Economics 711: Final Exam 2005

Q1. Consider an economy with two goods, fish and cheese, and two people, One and Two. Each person is endowed with .5 pounds of fish and .5 pounds of cheese. One's utility function is u(f, c) = f + c, and Two's utility function is u(f, c) = f² + c². There is a publicly available production technology defined by the production set Y = {(f, c): f + c = 0}.

(a) Can you find a competitive equilibrium for this economy? If so, is it Pareto optimal? If not, explain which assumptions of the First Welfare Theorem are violated.

(b) What is the set of Pareto optimal allocations in this economy? Can all these allocations be supported as competitive equilibria? Explain.

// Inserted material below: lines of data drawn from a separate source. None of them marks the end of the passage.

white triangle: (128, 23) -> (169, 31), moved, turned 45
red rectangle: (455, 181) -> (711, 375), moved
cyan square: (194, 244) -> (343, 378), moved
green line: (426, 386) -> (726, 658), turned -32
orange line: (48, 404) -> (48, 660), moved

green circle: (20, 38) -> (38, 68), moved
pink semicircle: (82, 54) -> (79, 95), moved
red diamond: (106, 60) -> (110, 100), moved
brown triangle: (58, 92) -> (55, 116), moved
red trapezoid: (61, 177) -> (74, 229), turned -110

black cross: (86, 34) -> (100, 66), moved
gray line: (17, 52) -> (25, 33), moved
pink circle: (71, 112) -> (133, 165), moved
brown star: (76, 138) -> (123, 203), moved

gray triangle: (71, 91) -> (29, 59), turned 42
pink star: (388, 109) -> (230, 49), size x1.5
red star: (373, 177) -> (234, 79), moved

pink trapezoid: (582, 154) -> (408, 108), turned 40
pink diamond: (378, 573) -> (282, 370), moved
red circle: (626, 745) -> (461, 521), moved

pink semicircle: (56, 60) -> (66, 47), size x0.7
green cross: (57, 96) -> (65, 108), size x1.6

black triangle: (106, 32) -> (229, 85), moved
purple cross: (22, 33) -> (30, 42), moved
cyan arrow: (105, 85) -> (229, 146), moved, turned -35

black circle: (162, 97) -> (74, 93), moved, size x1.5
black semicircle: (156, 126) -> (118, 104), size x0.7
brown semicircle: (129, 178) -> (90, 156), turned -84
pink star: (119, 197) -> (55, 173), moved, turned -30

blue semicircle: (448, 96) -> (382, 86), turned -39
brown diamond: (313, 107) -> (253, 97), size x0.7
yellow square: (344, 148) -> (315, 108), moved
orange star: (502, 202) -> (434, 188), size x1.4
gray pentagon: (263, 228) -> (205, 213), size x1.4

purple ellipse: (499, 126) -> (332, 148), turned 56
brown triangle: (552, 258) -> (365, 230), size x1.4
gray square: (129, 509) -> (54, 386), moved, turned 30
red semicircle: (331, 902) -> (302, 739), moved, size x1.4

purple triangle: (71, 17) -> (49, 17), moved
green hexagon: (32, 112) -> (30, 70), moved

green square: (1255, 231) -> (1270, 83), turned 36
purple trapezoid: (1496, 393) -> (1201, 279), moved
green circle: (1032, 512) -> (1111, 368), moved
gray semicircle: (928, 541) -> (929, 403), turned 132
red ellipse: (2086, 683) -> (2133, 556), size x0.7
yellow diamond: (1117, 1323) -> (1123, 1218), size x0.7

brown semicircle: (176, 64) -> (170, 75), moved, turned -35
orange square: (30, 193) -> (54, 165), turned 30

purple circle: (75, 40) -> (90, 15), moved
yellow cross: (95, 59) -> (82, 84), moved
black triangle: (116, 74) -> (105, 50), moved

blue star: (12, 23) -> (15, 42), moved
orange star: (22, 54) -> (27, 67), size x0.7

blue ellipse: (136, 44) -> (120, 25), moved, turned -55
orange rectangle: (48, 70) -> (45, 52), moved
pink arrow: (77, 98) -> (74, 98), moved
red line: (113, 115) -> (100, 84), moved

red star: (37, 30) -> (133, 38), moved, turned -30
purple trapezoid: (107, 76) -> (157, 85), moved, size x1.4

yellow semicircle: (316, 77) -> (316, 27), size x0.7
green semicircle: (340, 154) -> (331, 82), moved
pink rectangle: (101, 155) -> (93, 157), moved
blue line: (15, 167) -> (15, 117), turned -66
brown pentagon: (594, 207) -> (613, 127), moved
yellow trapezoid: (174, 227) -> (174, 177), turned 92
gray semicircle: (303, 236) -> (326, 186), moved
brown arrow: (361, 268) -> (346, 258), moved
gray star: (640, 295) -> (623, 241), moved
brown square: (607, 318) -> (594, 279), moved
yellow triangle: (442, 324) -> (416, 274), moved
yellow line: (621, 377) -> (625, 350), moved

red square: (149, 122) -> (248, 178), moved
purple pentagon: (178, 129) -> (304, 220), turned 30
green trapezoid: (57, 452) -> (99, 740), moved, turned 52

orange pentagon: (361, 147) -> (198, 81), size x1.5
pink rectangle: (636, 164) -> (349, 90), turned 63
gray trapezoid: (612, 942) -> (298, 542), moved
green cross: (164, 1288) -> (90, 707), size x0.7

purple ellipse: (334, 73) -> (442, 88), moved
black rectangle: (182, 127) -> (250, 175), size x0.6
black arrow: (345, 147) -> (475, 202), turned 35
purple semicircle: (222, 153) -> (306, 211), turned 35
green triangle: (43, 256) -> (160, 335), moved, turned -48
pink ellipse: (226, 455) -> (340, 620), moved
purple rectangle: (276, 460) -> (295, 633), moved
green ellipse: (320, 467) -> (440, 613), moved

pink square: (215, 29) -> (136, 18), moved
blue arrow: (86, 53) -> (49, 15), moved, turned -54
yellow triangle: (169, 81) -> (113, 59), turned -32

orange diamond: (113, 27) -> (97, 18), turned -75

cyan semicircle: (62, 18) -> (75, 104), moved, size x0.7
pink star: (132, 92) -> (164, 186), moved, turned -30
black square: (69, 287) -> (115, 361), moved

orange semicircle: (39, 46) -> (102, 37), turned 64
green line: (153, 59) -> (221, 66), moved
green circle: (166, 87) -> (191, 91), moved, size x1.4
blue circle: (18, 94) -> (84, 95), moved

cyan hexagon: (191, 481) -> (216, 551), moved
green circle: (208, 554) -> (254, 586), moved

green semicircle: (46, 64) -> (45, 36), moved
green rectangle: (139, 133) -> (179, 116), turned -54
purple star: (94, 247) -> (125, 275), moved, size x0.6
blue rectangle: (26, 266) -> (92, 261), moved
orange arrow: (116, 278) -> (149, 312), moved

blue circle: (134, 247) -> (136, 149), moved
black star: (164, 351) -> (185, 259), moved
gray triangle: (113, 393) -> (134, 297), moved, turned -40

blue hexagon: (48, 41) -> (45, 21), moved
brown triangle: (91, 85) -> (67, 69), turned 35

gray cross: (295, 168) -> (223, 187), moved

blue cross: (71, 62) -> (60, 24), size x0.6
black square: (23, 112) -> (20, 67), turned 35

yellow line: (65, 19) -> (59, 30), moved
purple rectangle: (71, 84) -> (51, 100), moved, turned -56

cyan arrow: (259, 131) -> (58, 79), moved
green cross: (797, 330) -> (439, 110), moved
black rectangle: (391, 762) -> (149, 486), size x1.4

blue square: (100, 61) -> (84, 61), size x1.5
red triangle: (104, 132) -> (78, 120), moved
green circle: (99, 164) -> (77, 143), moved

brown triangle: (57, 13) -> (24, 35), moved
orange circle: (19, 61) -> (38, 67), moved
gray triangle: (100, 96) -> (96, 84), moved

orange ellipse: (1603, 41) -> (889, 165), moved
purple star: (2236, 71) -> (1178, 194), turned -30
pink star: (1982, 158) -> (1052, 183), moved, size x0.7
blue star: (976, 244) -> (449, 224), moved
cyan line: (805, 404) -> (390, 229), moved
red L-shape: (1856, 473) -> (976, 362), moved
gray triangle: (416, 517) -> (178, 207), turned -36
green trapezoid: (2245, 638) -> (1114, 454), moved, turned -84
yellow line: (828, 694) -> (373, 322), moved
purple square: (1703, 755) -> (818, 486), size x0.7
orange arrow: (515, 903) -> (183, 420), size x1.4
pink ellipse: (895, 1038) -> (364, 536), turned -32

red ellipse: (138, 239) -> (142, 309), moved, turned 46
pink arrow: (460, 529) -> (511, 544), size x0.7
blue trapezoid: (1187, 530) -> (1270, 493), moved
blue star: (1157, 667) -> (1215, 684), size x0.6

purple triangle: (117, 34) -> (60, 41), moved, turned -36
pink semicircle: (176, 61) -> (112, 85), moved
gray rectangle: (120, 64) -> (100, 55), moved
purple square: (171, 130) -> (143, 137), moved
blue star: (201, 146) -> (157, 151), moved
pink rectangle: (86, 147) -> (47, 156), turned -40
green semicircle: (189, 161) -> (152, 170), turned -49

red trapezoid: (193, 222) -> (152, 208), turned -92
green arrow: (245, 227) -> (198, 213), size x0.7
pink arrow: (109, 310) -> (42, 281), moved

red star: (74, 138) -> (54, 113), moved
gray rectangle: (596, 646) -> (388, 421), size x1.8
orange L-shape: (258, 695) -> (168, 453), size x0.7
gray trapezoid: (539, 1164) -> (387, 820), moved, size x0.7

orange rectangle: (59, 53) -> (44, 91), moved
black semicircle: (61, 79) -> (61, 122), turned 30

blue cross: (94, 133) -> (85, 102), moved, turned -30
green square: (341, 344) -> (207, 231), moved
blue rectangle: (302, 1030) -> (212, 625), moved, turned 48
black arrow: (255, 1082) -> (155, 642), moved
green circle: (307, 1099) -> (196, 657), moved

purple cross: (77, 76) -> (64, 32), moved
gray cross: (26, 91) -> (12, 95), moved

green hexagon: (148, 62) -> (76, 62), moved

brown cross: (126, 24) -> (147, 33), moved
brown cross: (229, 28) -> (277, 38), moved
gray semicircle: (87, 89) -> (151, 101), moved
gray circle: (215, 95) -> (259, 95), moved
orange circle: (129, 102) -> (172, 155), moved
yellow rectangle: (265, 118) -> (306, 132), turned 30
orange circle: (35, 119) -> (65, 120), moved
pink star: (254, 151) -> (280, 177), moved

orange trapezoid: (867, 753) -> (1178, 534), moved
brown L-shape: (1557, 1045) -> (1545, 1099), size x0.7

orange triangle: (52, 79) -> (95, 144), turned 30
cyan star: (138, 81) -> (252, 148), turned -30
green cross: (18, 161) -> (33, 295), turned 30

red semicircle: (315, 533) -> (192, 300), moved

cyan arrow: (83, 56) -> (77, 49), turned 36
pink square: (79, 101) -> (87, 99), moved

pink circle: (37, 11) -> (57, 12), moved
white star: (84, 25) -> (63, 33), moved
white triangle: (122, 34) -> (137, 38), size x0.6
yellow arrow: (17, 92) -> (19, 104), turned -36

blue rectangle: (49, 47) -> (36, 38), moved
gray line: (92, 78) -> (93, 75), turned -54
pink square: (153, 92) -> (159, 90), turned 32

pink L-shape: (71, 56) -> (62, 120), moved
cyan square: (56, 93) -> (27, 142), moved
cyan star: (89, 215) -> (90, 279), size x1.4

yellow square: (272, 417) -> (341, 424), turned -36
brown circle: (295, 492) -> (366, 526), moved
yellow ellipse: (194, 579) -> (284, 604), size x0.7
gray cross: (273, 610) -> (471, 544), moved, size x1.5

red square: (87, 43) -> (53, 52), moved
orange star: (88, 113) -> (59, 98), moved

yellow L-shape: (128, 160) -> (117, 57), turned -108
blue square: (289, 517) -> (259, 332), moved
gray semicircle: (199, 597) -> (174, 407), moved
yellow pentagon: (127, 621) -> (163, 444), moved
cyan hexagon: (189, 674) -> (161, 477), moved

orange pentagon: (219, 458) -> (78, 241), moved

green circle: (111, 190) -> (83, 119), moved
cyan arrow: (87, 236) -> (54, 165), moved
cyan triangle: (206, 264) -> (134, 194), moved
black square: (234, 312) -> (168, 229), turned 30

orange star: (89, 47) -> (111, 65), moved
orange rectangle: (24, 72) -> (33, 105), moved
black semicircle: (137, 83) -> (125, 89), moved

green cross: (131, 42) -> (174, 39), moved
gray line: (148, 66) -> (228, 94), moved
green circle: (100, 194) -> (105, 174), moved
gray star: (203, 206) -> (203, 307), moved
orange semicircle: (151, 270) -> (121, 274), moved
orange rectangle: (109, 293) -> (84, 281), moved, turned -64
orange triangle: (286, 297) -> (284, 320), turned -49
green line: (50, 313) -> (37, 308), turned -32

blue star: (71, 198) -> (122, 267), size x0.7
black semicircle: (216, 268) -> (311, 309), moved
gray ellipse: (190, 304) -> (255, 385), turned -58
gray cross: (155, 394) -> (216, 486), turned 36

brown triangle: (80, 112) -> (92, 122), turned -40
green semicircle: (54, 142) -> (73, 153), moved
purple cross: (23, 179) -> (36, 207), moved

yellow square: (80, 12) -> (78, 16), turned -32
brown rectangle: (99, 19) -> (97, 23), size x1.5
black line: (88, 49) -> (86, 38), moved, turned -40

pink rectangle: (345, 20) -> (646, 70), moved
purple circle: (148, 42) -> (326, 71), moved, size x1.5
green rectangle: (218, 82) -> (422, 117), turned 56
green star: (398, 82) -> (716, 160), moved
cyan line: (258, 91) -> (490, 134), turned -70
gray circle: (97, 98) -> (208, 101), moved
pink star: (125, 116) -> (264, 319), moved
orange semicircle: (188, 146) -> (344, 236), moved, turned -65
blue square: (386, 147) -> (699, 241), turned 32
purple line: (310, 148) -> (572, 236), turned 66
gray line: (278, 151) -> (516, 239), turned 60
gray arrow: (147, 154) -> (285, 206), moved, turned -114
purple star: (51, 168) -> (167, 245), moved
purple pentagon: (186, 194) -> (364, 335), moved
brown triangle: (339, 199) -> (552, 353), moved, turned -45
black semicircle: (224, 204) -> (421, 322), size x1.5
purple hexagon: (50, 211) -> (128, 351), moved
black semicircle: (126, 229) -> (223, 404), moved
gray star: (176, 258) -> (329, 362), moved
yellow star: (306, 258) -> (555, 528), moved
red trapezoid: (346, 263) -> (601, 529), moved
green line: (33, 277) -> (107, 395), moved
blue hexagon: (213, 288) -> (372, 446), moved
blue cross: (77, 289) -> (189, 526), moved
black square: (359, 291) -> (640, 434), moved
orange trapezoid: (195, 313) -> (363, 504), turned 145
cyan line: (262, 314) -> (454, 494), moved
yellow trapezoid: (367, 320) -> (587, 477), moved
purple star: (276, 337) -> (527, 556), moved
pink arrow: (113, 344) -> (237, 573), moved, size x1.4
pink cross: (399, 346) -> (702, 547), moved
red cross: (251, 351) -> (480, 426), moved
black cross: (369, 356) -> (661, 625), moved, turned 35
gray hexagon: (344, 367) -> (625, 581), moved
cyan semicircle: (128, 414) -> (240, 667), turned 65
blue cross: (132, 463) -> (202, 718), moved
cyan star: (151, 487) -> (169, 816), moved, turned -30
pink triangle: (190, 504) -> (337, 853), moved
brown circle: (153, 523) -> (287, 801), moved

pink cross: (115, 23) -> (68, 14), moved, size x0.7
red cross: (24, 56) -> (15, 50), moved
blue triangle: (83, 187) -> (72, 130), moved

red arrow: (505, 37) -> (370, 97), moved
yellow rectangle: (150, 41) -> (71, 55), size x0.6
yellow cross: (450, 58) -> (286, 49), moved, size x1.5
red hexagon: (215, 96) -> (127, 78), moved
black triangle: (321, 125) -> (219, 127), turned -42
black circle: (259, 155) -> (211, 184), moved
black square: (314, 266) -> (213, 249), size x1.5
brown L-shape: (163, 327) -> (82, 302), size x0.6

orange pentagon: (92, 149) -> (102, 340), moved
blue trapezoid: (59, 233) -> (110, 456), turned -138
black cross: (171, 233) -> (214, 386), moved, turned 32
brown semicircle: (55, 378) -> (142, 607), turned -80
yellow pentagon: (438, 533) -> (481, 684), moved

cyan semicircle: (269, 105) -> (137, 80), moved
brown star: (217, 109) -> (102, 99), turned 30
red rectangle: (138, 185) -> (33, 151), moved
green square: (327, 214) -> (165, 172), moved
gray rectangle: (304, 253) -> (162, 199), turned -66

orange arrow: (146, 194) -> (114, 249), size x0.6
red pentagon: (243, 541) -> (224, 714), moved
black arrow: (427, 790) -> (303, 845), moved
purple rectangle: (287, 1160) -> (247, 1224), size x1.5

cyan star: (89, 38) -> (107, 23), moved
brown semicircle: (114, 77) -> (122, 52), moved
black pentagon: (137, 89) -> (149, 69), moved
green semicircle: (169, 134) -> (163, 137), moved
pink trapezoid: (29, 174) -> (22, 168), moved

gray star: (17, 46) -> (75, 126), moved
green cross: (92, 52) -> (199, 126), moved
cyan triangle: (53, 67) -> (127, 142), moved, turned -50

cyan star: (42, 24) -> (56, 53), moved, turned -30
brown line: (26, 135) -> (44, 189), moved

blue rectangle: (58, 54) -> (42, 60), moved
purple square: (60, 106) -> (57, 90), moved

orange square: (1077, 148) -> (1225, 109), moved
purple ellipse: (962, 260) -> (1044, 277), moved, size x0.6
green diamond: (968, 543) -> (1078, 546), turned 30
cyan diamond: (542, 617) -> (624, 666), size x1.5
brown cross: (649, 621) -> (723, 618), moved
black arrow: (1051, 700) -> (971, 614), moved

Q2. Suppose that a small country produces two consumption goods, with production functions

√Q₁ = √K₁ + √L₁

1/Q₂ = 1/K₂ + 1/L₂

where K₁ is the amount of capital used in the production of good 1, etc. The economy is competitive, with prices p₁ and p₂ for the consumption goods, and v and w for capital and labor.

(a) Find the relationship between the factor price ratio φ = w/v and the efficient capital-labor ratio in each industry.

(b) Find the relationship between the ratio of the product prices (p₁/p₂) and the factor price ratio.

(c) Suppose that product prices are determined on the world market, and the price ratio is p₁/p₂ = 11.25. The country is endowed with 0.38 units of capital per worker. Can you determine the equilibrium levels of output per worker for each product? Hint: if you have trouble solving the equations, try the transformation x = √φ + 1/√φ.

Q3. Consider an economy in which there are two kinds of workers, A and B, and two kinds of jobs, good and bad. Each employer has an unlimited number of vacancies in both kinds of jobs. Some workers are qualified for the good job, and some are not. If a qualified worker is assigned to the good job the employer gains $71, and if an unqualified worker is assigned to the good job the employer loses $351. When any worker is assigned to the bad job, the employer breaks even.

Workers who apply for jobs are tested and assigned to the good job if they do well on the test. Test scores range from 0 to 1. The probability that a qualified worker will have a test score less than t is t². The probability that an unqualified worker will have a test score less than t is 2t-t². These probabilities are the same for A-workers and B-workers.

There is a fixed wage premium of $27 attached to the good job. Workers can become qualified by paying an investment cost, and this cost is higher for some workers than for others: the distribution of costs is uniform between 0 and $13, for both A-workers and B-workers. Workers make investment decisions so as to maximize earnings, net of the investment cost.

The total number of workers in the economy is 633,000. The number of A-workers is 608,000.

(a) Can you find an equilibrium in which A-workers are over-represented in the good jobs?

(b) Now suppose that employers are subject to a rule that requires the proportion of A-workers assigned to the good job to be the same as the proportion of B-workers. Otherwise employers maximize expected profits. What is the effect of this rule?

Q4. Consider an economy with n agents and two goods: a private good, x and a public good, g. Consumer i has an endowment of ω_i units of the private good, and there is a technology that transforms the private good into the public good.

(a) Suppose there are m firms that have access to the public good technology, and each consumer owns equal shares of each firm. How would you define a "Walrasian" (competitive) equilibrium for this economy?

(b) Now suppose the public good technology has constant returns to scale, at a rate of two units of x per unit of g.

i. What is the Walrasian equilibrium price ratio?

ii. Are the Walrasian allocations Pareto efficient? Explain.

iii. Relate your answer to the First Welfare Theorem.

Q5. Prove, under suitable assumptions, that any competitive equilibrium of an exchange economy is in the core.

Q6. Consider an economy with two goods and two consumers and one producer. The aggregate endowment vector is (1, 2). The first consumer's utility function is u(x, y) = xy, where x and y are the consumption levels of the two goods. The second consumer's utility function is u(x, y) = √x + √y. The producer's technology is Y = {(x, y): x + y ≤ 0}

Find the utility possibility frontier.